Recorded data Start Marker

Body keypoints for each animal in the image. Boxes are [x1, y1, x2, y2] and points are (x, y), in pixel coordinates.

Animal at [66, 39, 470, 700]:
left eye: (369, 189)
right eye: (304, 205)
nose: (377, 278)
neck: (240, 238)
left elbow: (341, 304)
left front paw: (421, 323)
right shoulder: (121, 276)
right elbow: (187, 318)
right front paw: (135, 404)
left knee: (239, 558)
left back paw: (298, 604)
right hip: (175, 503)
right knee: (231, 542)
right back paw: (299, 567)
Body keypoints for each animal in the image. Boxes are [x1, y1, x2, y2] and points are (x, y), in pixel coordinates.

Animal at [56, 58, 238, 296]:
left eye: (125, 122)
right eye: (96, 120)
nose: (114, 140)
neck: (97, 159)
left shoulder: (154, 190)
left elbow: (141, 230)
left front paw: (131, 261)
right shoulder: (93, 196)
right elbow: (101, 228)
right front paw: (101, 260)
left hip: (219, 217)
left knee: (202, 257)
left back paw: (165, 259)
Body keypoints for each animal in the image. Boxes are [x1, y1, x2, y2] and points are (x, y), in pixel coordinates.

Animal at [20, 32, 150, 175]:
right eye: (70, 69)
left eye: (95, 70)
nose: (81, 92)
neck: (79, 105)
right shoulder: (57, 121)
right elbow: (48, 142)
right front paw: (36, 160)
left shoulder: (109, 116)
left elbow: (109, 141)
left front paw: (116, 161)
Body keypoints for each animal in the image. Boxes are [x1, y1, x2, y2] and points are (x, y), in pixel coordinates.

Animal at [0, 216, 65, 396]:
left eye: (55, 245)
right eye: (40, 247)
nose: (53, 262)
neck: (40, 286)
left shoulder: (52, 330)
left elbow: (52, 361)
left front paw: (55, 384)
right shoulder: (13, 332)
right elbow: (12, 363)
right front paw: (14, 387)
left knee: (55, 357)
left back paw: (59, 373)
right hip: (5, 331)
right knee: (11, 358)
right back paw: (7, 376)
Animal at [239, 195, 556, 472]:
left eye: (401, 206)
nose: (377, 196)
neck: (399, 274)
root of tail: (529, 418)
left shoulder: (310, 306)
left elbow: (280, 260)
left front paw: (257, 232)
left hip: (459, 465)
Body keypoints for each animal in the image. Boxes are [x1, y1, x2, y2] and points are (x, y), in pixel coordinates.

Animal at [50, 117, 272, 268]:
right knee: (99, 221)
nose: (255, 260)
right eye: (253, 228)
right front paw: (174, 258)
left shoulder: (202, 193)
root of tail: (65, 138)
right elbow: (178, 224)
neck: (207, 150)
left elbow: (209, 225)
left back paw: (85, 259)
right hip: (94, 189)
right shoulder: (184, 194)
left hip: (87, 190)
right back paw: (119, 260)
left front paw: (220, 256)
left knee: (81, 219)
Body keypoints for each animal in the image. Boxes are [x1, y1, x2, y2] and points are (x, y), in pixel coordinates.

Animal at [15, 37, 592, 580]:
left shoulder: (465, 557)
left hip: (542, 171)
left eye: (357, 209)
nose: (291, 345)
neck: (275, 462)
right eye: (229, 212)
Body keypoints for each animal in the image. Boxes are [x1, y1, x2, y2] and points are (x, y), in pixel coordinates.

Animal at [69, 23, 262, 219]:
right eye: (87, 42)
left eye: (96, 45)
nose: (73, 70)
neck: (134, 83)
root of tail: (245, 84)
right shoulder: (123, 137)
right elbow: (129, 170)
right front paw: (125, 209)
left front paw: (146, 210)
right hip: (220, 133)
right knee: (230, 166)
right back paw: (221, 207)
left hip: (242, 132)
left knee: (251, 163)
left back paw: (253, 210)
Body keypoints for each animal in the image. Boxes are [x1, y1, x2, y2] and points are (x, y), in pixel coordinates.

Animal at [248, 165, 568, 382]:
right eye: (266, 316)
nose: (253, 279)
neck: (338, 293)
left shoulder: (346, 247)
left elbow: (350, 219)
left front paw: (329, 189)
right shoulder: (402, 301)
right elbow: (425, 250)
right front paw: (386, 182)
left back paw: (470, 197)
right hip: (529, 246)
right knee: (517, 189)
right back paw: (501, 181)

Recorded data End Marker

Exercise aim - There is a run of lines above from the one with "right eye: (70, 69)" to the one with "left knee: (55, 357)"; print exactly that run, both ends included, and nothing else.

Solution for this exercise -
right eye: (70, 69)
left eye: (95, 70)
nose: (81, 92)
neck: (79, 105)
right shoulder: (57, 121)
right elbow: (48, 142)
right front paw: (36, 160)
left shoulder: (109, 116)
left elbow: (109, 141)
left front paw: (116, 161)
Body keypoints for each animal in the image. Boxes are [x1, y1, x2, y2] and points are (x, y), in pixel coordinates.

Animal at [0, 216, 65, 396]:
left eye: (55, 245)
right eye: (40, 247)
nose: (53, 262)
neck: (40, 286)
left shoulder: (52, 330)
left elbow: (52, 361)
left front paw: (55, 384)
right shoulder: (13, 332)
right elbow: (12, 363)
right front paw: (14, 387)
left knee: (55, 357)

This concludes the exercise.